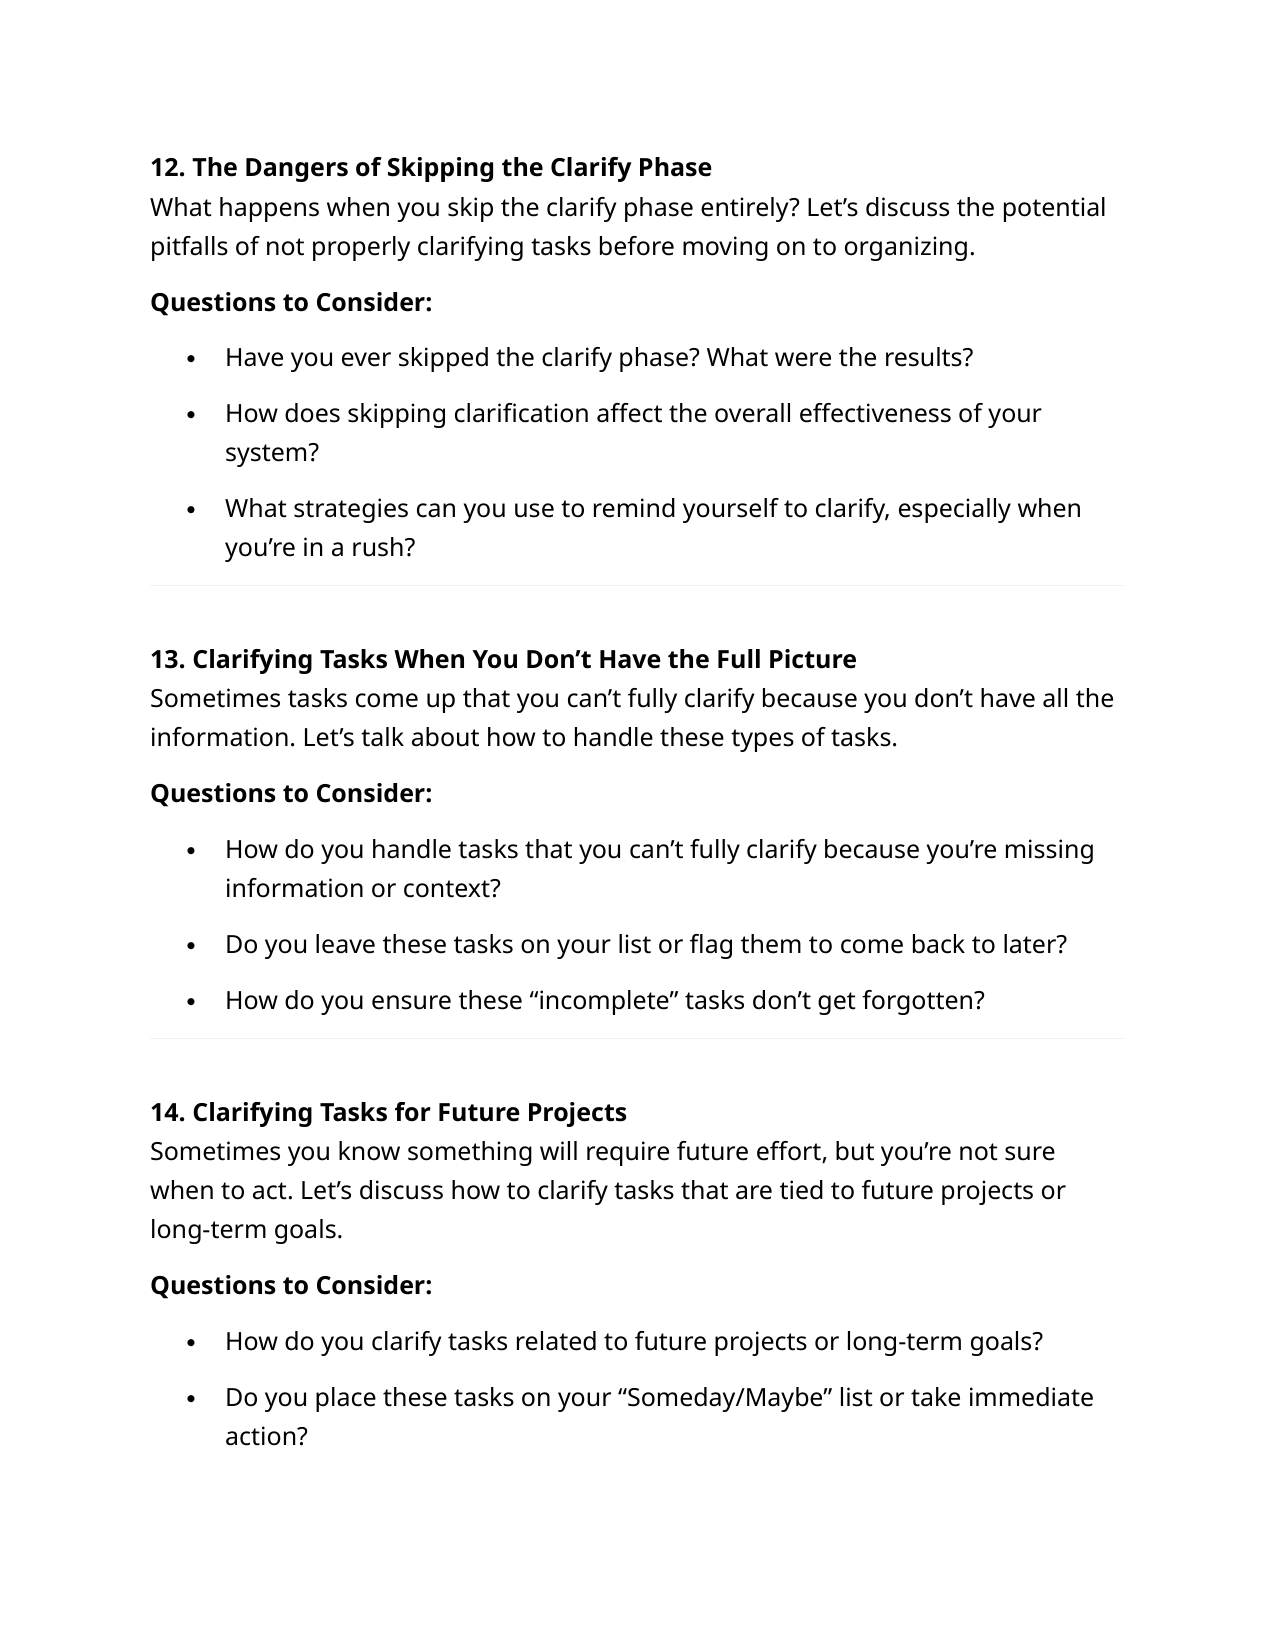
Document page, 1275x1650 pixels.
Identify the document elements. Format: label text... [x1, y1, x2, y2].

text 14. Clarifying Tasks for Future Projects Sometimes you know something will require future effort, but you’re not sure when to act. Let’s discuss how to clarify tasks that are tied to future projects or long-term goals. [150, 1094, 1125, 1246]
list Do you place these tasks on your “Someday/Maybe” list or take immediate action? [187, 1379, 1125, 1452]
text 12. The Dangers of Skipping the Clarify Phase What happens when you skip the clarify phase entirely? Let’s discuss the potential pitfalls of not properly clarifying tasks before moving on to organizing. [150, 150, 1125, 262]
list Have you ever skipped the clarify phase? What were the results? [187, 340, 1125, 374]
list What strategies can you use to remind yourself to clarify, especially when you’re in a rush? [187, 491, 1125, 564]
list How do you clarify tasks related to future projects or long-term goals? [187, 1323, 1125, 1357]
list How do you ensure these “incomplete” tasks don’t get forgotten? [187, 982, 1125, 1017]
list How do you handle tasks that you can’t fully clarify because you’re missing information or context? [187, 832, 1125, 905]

┄┄┄┄┄┄┄┄┄┄

Looking through the data above, copy out each line in which the string "when" occurs.

text 14. Clarifying Tasks for Future Projects Sometimes you know something will require future effort, but you’re not sure when to act. Let’s discuss how to clarify tasks that are tied to future projects or long-term goals. [150, 1094, 1125, 1246]
text 12. The Dangers of Skipping the Clarify Phase What happens when you skip the clarify phase entirely? Let’s discuss the potential pitfalls of not properly clarifying tasks before moving on to organizing. [150, 150, 1125, 262]
list What strategies can you use to remind yourself to clarify, especially when you’re in a rush? [187, 491, 1125, 564]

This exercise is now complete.